Electronic Nonlinearity Compensation in 112-Gb/s PDM-QPSK Optical Coherent Transmission Systems

We show that implementing pre- and post-dispersion compensation in electronic nonlinearity compensation can significantly improve the performance of 112-Gb/s PDM-QPSK coherent systems. More electronic compensation stages are required for a system without optical dispersion compensators (ODCs) than that with ODCs. Introduction Optical coherent detection with digital signal processing is considered a promising technology for optical networks. It can effectively compensate many linear effects such as chromatic dispersion (CD) and polarizationmode dispersion (PMD), and offers low required optical signal-to-noise ratio (OSNR) and high spectral efficiency compared with directdetection [1]-[3]. Electronic compensation of fiber nonlinearity has also been demonstrated, ranging from a simple power-dependent nonlinear phase rotation to the more effective (but more complex) electronic backpropagation [3]-[12]. In this paper, we study a multi-stage electronic nonlinearity compensator (ENLC) with reduced complexity that performs intra-channel nonlinearity compensation.
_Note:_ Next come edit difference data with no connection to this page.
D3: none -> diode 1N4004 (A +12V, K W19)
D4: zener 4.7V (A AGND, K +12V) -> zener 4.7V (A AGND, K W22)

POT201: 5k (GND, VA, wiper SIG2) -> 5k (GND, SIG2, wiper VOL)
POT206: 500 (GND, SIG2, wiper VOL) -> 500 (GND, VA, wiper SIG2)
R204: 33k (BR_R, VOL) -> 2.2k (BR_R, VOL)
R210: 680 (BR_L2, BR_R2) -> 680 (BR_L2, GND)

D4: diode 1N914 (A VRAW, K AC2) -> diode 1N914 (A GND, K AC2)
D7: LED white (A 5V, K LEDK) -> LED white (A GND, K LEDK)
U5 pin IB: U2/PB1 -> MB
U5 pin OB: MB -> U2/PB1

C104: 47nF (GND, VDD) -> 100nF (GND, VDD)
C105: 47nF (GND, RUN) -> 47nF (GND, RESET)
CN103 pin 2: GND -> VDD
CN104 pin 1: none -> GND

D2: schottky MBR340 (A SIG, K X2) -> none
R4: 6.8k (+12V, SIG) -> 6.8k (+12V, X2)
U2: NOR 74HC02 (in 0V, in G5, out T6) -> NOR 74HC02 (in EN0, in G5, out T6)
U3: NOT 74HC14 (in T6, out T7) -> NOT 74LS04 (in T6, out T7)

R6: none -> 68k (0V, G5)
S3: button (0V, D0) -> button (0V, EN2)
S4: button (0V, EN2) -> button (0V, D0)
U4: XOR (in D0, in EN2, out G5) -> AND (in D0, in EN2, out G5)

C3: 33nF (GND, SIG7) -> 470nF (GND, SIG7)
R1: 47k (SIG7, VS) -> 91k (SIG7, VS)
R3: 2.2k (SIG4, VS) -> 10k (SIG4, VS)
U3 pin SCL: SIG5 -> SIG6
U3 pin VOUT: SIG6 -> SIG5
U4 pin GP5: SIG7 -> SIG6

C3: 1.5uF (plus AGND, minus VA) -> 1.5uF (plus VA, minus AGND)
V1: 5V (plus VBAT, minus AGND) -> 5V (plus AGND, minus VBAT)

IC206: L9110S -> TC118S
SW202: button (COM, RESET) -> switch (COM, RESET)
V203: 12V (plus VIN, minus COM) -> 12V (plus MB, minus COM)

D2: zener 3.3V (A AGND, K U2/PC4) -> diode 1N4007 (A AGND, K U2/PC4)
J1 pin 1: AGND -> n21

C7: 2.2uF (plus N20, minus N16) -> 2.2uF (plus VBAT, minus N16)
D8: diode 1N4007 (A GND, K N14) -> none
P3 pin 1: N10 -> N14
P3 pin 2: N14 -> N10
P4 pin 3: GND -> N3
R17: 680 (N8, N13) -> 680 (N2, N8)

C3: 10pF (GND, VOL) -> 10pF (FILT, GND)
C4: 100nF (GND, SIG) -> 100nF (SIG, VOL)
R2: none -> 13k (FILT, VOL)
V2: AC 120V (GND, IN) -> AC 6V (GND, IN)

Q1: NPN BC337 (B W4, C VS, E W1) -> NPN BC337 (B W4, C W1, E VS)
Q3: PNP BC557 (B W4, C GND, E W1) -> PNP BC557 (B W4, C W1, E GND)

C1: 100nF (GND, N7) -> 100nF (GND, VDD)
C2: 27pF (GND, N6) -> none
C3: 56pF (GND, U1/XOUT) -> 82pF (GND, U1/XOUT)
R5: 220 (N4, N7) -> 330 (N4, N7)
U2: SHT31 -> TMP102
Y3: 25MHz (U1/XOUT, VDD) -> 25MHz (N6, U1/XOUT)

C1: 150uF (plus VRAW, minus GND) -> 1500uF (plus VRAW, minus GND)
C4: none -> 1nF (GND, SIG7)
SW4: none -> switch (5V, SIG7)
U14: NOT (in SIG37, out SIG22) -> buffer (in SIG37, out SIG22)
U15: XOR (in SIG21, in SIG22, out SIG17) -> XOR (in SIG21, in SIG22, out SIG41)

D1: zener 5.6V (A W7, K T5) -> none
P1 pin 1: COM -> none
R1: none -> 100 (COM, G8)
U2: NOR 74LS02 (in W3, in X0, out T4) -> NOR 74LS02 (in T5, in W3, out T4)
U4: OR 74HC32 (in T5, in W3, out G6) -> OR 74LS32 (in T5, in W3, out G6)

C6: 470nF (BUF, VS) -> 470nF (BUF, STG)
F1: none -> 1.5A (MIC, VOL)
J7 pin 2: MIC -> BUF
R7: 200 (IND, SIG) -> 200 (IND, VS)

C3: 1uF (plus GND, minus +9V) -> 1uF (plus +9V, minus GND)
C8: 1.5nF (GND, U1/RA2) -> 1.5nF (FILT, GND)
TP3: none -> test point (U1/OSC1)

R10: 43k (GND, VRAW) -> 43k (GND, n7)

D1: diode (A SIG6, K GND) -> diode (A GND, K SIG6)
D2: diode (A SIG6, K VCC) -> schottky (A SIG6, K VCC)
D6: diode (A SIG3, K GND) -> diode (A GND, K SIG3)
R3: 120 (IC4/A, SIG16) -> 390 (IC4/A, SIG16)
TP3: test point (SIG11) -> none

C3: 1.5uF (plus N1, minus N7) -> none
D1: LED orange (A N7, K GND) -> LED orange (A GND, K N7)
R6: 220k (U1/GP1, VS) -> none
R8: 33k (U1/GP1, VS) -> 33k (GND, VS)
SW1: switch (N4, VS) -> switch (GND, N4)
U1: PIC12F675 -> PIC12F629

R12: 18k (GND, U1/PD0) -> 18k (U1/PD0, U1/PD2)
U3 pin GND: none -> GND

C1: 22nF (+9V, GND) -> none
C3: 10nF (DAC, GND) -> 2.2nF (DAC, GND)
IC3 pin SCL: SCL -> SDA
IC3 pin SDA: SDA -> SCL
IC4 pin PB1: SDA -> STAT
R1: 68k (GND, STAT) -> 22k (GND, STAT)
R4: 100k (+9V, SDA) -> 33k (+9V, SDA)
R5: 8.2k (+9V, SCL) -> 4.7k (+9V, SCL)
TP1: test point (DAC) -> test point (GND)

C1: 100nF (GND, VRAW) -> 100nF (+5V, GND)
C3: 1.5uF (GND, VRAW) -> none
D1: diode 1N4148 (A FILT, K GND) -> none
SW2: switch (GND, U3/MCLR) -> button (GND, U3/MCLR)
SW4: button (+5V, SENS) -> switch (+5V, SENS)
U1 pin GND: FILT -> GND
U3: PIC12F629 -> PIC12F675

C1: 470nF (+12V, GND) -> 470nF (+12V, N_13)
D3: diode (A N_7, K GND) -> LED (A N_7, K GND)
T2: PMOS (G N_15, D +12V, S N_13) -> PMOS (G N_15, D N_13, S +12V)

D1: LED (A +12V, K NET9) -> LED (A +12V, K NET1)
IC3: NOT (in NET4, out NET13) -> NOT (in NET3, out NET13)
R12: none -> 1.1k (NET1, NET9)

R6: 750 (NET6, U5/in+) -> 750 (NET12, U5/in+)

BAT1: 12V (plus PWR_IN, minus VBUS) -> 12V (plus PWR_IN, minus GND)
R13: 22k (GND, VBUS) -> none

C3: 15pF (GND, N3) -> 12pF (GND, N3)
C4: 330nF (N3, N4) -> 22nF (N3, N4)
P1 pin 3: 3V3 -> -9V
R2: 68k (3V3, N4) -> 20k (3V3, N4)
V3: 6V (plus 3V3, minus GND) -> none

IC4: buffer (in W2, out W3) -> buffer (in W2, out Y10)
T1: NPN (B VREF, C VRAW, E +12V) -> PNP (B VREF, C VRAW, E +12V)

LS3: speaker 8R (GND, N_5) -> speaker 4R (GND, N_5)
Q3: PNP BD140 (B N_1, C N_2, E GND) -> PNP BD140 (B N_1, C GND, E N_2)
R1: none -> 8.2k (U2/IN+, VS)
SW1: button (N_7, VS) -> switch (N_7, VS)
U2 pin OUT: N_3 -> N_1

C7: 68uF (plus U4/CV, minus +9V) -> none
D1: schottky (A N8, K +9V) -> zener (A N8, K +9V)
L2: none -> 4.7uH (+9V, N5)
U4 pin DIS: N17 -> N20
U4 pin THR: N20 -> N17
We consider a 112Gb/s polarization-division-multiplexed quadrature-phase-shift-keyed (PDM-QPSK) signal. The transmission line can incorporate optical dispersion compensators (ODCs) or be without ODCs. We show that a simple optimization of the electronic dispersion precompensation before the first stage of the ENLC can largely improve electronic nonlinearity compensation. Moreover, a large difference in the ENLC complexity for systems with and without ODCs is observed.